A la fuerza. La humildad de un outsider es una camisa sin desembocaduras. Viene con la naturaleza de su perspectiva. Pero los demás no lo notan. No se dan cuenta. Por el contrario, el común de las personas percibe al outsider como a un temerario. Capaz de decir y hacer lo que otros no contemplarían. Por el simple hecho de que él, al saberse sin pertenencia, obra sin apegos. Pero su arrojo viene exactamente de la razón contraria: sabe que todo se mueve, que nada es necesariamente lo que parece y que la razón, además, es temporal. Por eso, con la misma que dice con seguridad un parecer, o se embarca en lo que podría ser una locura de la que nadie se atrevería, mañana cambia de opinión, o se marcha.
Un outsider casi siempre tiene en su historia una circunstancia que le hizo mirar el mundo desde la no pertenencia. Hijos de diplomáticos, abandonados, de vocaciones u orientaciones que no calzaban con sus grupos originales. El outsider aprendió a que ser incluido no está garantizado y, desde ahí, aprendió a mirar el mundo para entender cuáles eran sus caminos. Es un especialista en mirar los bosques en cuyos árboles la mayoría está distraída. Un estudioso de laberintos, un detector de trampas, un detective de caminos.
Aunque muchos caen antipáticos, pues expresan con claridad y con tono de obviedad lo que otros que llevan años dentro de su mundo no notan, los outsiders son esencialmente humildes. No tienen remedio. Ellos son la comprobación permanente de que nada es tan claro ni tan absoluto. De que siempre hay algo que no estamos entendiendo, que no se asoma a nuestros ojos. Que no nos ha sido revelado aún. El outsider vive de que la vida toda sea relativa. Ahí está el propósito de su existencia. Sin que exista “otro lado”, tampoco él podría existir.
Hay una virtud mística que, sin proponérsela, desarrollan los outsiders, por sus propias características: al vivir codificando la realidad de acuerdo con significados que no están a la vista de otros, entienden como natural que las cosas en el viaje de la vida contengan sentidos que no son relevados para todos. Que hay hechos, objetos, situaciones, personas, cuyo significado se entiende mucho después. O, en la gran mayoría de los casos, no nos son revelados. Desde ese punto de vista, un outsider entiende que el propósito de las cosas siempre está más allá de su propia existencia. En un resignado natural al misterio de la vida.

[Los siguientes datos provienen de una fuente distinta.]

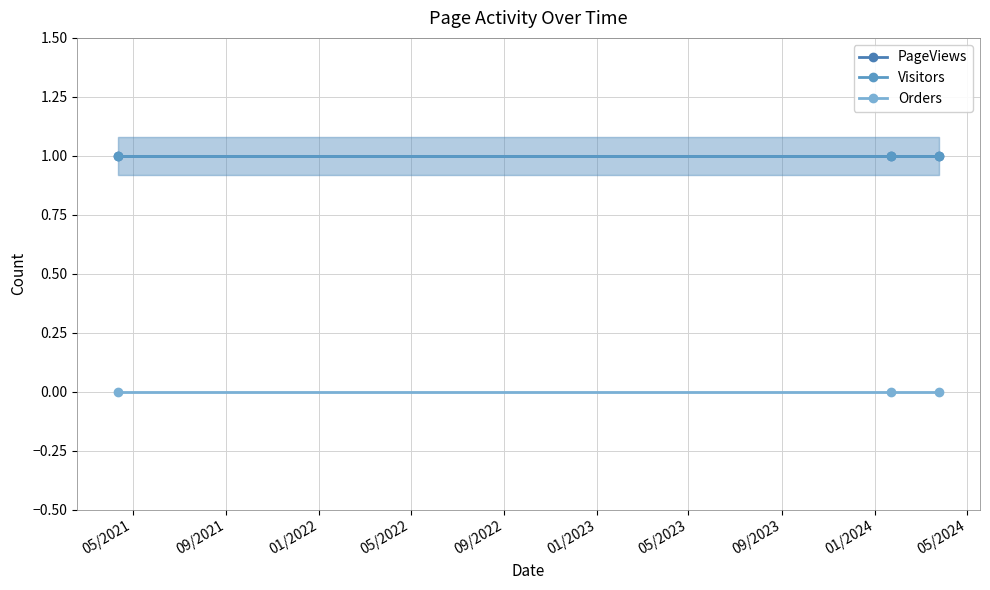

What are all the series names shown in the legend?

PageViews, Visitors, Orders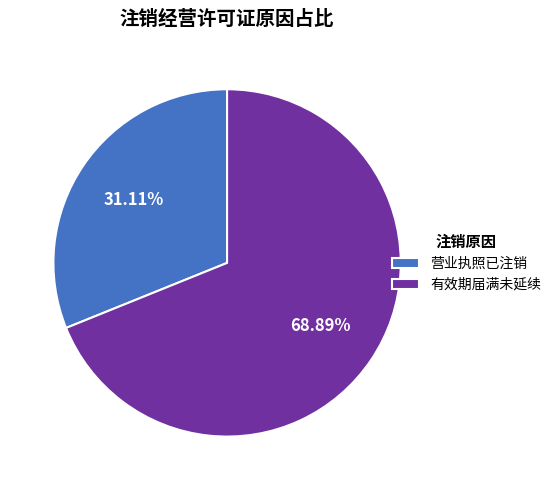

To the nearest percent, what is the average slice percentage?

50%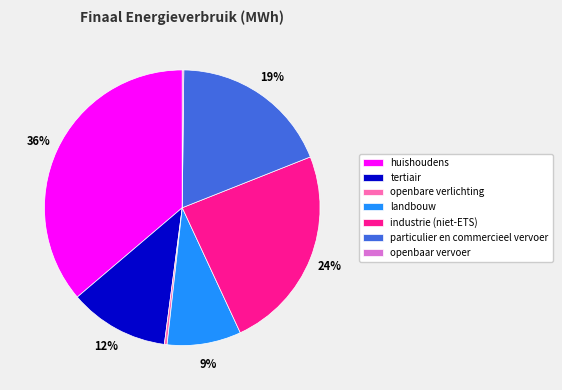

To the nearest percent, what is the difference between the largest and smallest slice percentages?

36%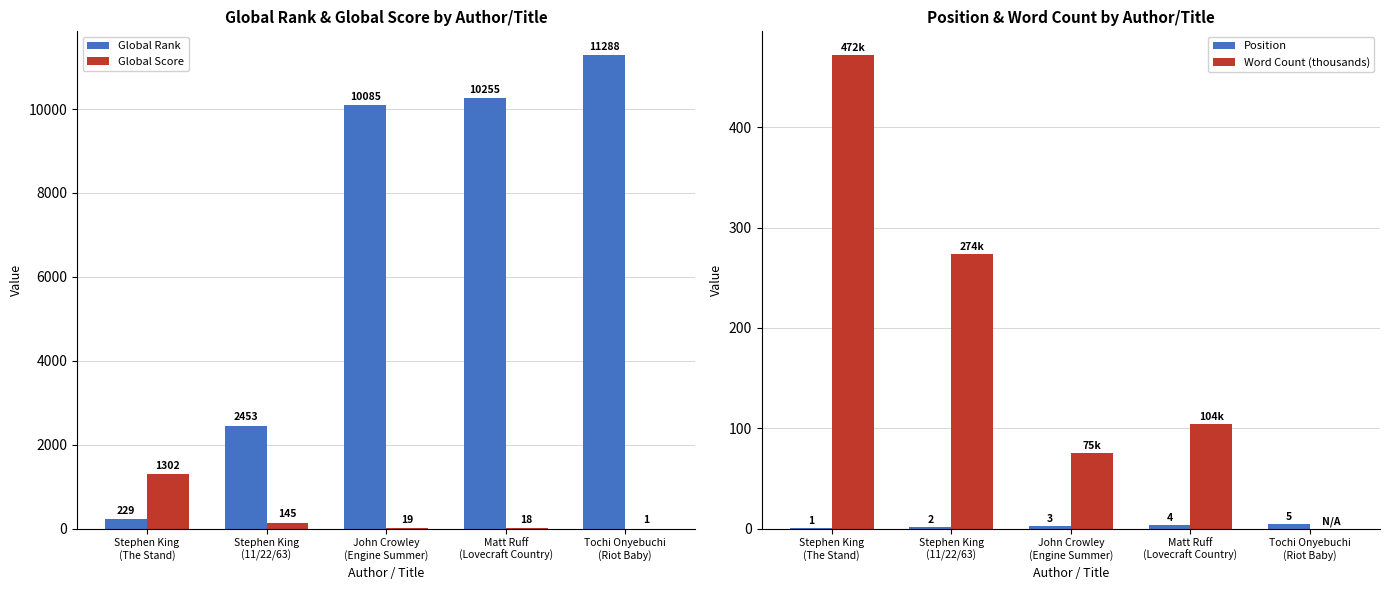

Between John Crowley
(Engine Summer) and Matt Ruff
(Lovecraft Country), which is larger?

Matt Ruff
(Lovecraft Country)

Cuando un outsider se achicopala, nadie tiene muy claro por qué. Hay gente que cuando comprende, por su especial construcción simbólica de la vida, que algo va mal, o se ha acabado, se va, se decepciona, mientras la mayoría comprende lo aparente. Quizás esté equivocado. O no. Al fin y al cabo las significaciones están en nuestros imaginarios no son inmanentes a las cosas o los eventos. Qué es cierto en el mundo de las interpretaciones es una tarea científicamente utópica, pero eso no impide que cada cual tenga sus interpretaciones y sea esa la manera de armar su propia vida en relación con el resto del mundo.
Lo mismo ocurre a la inversa. Lo que a la mayoría suele ser decepcionante e intolerante, frustrante y desesperanzador, es insignificante para un outsider, que muestra en las circunstancias más insólitas un estoicismo y una resiliencia que nadie vio venir en ellos.
No hay nada más valiente que un outsider cuando nadie se lo espera, ni nada más cobarde que el mismo outsider cuando todos creen que pondrá el pecho por todos los demás. Un outsider tiene significaciones distintas, iras distintas, sensibilidades distintas. A lo que la mayoría tema, un outsider lo enfrentará con una naturalidad anonadante. Pero ay de él si se presentan sus insospechados miedos, escenarios o gestos que para los demás lucen como nimiedades, y que hacen a un outsider desaparecer.